MIDDLESEX COUNTY

Showing girls computer technology can be fun

Carl Blesch
Rutgers Today
  • Rutgers students worked one-on-one with girls at Theodore Schor Middle School in Piscataway
  • The aim is to show girls computer technology can be understandable and fun
  • Science and the information technologies remain a man’s world

NEW BRUNSWICK – Women computer science majors at Rutgers University are doing their part to inspire young girls to follow them into science, technology, engineering and mathematics (STEM) fields.

The Rutgers students worked one-on-one with girls at Theodore Schor Middle School in Piscataway this past school year to coach them in programming, game design, robotics and fundamentals of computing such as binary numbers. The aim is to show girls computer technology can be understandable and fun. Learning and applying the basics early, they say, paves the way for success in later years.

“They were very bright and willing to learn,” said Rutgers rising junior Maria Fanelle, a member of the Douglass Residential College. “They have an obvious interest in the subject. We didn’t have that when I was in middle school.”

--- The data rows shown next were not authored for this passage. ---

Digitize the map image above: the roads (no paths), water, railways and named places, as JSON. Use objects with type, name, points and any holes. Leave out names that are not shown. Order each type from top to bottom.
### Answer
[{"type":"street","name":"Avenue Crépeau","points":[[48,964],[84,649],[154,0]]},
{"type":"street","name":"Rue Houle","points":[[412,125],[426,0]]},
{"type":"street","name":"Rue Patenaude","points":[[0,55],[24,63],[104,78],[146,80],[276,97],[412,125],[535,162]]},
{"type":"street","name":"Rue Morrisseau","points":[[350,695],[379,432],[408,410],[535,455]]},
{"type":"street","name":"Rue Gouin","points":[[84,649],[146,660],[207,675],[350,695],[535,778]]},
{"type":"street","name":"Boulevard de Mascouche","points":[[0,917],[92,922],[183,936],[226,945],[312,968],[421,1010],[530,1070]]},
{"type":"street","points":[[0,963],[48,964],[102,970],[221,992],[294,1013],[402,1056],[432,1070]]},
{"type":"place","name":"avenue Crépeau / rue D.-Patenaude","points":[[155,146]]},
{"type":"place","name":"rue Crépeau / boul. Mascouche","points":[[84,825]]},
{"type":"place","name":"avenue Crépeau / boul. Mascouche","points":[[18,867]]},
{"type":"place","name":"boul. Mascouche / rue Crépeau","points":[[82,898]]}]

While women have made strides in many of the STEM fields, computer science and the information technologies remain a man’s world. In fact, the proportion of women in these fields actually dropped over the decades, from a third of college graduates in the 1980s to less than a fifth in recent years, a trend the Rutgers students hope to reverse.

Brittany Perry, the Schor teacher and Rutgers alumna who leads the after-school tutoring program, is especially motivated to prepare her students for success in STEM fields.

“I was one of few females in all my classes,” said Perry, who earned her undergraduate degree in math in 2012. She recalled feeling isolated as a woman, especially when a professor suggested she drop math “because I didn’t know everything off the top of my head.” Perry now teaches STEM classes to sixth-, seventh- and eighth-graders, including an all-female STEM class this past year.

“I want them to outnumber men in their classes,” she said. “When someone says they can’t do it, I want to be that little voice in the back of their heads that says they can, and a little better!”

The Rutgers mentors provided visual examples of how programming, also called “coding,” works. The girls made simple computer games from scratch and programmed robots.

“It’s so amazing how you can take a simple line of code and make a computer do something,” said Lekha Rakundlia, a rising seventh-grader at Schor. Her classmate, rising eighth-grader Regina Garcia, echoed that sentiment. “I like how you can create anything using code,” she said. “I think I’ll be majoring in science or math.”

The Rutgers students tutor as part of a campus club called the Douglass-DIMACS Computing Corps, a partnership sponsored by the Center for Discrete Mathematics and Theoretical Computer Science (DIMACS) and Douglass Residential College’s Douglass Project for Rutgers Women in Math, Science, and Engineering.

Prachi Pendse led the Schor Middle School tutoring team. Pendse, who earned her master’s degree in computer science this past spring, was inspired to become a mentor after meeting computer science professor and DIMACS director Rebecca Wright. The mentoring that Pendse and her tutors do goes beyond teaching girls to write code.

“Throughout the year, we talk about our experiences,” Pendse said. “We had 30 middle school girls visit Rutgers in April. We showed them where we learn, our classrooms and labs. The middle-schoolers were enthralled with college life.”

Mentor Helen See, a rising senior, said the students were initially confused with what she taught, “but when you show them what they can apply it to, a game online or a robot, they start to get excited.”

See personally knows the value of early STEM education.

“My high school didn’t have anything tech-related,” she said. “I wouldn’t have gone into computer science unless my classmates started a club. They taught me how to code.”

Some Schor girls are no strangers to computer science, with parents who are software engineers at companies such as J. P. Morgan Chase, MetLife, Siemens and Verizon. But sometimes the Rutgers mentors helped the children understand what their parents’ work is all about.

“I saw my dad when he was working at home typing a bunch of letters and numbers,” said Manvir Chahal, a rising eighth-grader. “It didn’t make sense to me. After programming robots, now I know it means something. It has a purpose.”

The mentors know the students aren’t the only ones who come away with new skills and insights.

“I learned a lot by teaching them, by explaining different concepts in a way that middle schoolers understand,” said Rosheen Chaudhry, also a rising senior. “That helps me everywhere, with non-technical people. I feel I know the concepts.”

The DIMACS-Douglass Computing Corps ran a similar after school tutoring program for a coed group at Woodrow Wilson Elementary School in New Brunswick, led by Pendse and Linda Cook.